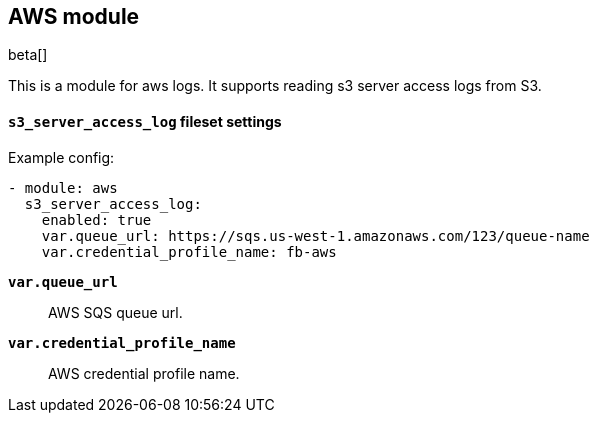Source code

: [role="xpack"]

:modulename: aws
:has-dashboards: false

== AWS module

beta[]

This is a module for aws logs. It supports reading s3 server access logs from S3.

[float]
==== `s3_server_access_log` fileset settings

Example config:

[source,yaml]
----
- module: aws
  s3_server_access_log:
    enabled: true
    var.queue_url: https://sqs.us-west-1.amazonaws.com/123/queue-name
    var.credential_profile_name: fb-aws
----

*`var.queue_url`*::

AWS SQS queue url.

*`var.credential_profile_name`*::

AWS credential profile name.
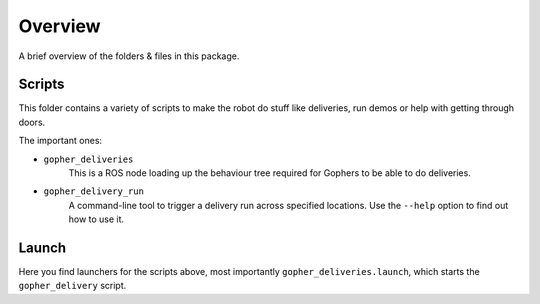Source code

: Overview
========

A brief overview of the folders & files in this package.


Scripts
-------

This folder contains a variety of scripts to make the robot do stuff like deliveries, run demos or help with getting
through doors.

The important ones:

* ``gopher_deliveries``
   This is a ROS node loading up the behaviour tree required for Gophers to be able to do deliveries.

* ``gopher_delivery_run``
   A command-line tool to trigger a delivery run across specified locations. Use the ``--help`` option
   to find out how to use it.


Launch
------

Here you find launchers for the scripts above, most importantly ``gopher_deliveries.launch``, which starts the
``gopher_delivery`` script.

--------

• _Exercise instructions_: Write out every line above again exactly, with the pictures left out.

• _Answer_:
Source code

: [role="xpack"]

:modulename: aws
:has-dashboards: false

== AWS module

beta[]

This is a module for aws logs. It supports reading s3 server access logs from S3.

[float]
==== `s3_server_access_log` fileset settings

Example config:

[source,yaml]
----
- module: aws
  s3_server_access_log:
    enabled: true
    var.queue_url: https://sqs.us-west-1.amazonaws.com/123/queue-name
    var.credential_profile_name: fb-aws
----

*`var.queue_url`*::

AWS SQS queue url.

*`var.credential_profile_name`*::

AWS credential profile name.
Source code

: Overview
========

A brief overview of the folders & files in this package.


Scripts
-------

This folder contains a variety of scripts to make the robot do stuff like deliveries, run demos or help with getting
through doors.

The important ones:

* ``gopher_deliveries``
   This is a ROS node loading up the behaviour tree required for Gophers to be able to do deliveries.

* ``gopher_delivery_run``
   A command-line tool to trigger a delivery run across specified locations. Use the ``--help`` option
   to find out how to use it.


Launch
------

Here you find launchers for the scripts above, most importantly ``gopher_deliveries.launch``, which starts the
``gopher_delivery`` script.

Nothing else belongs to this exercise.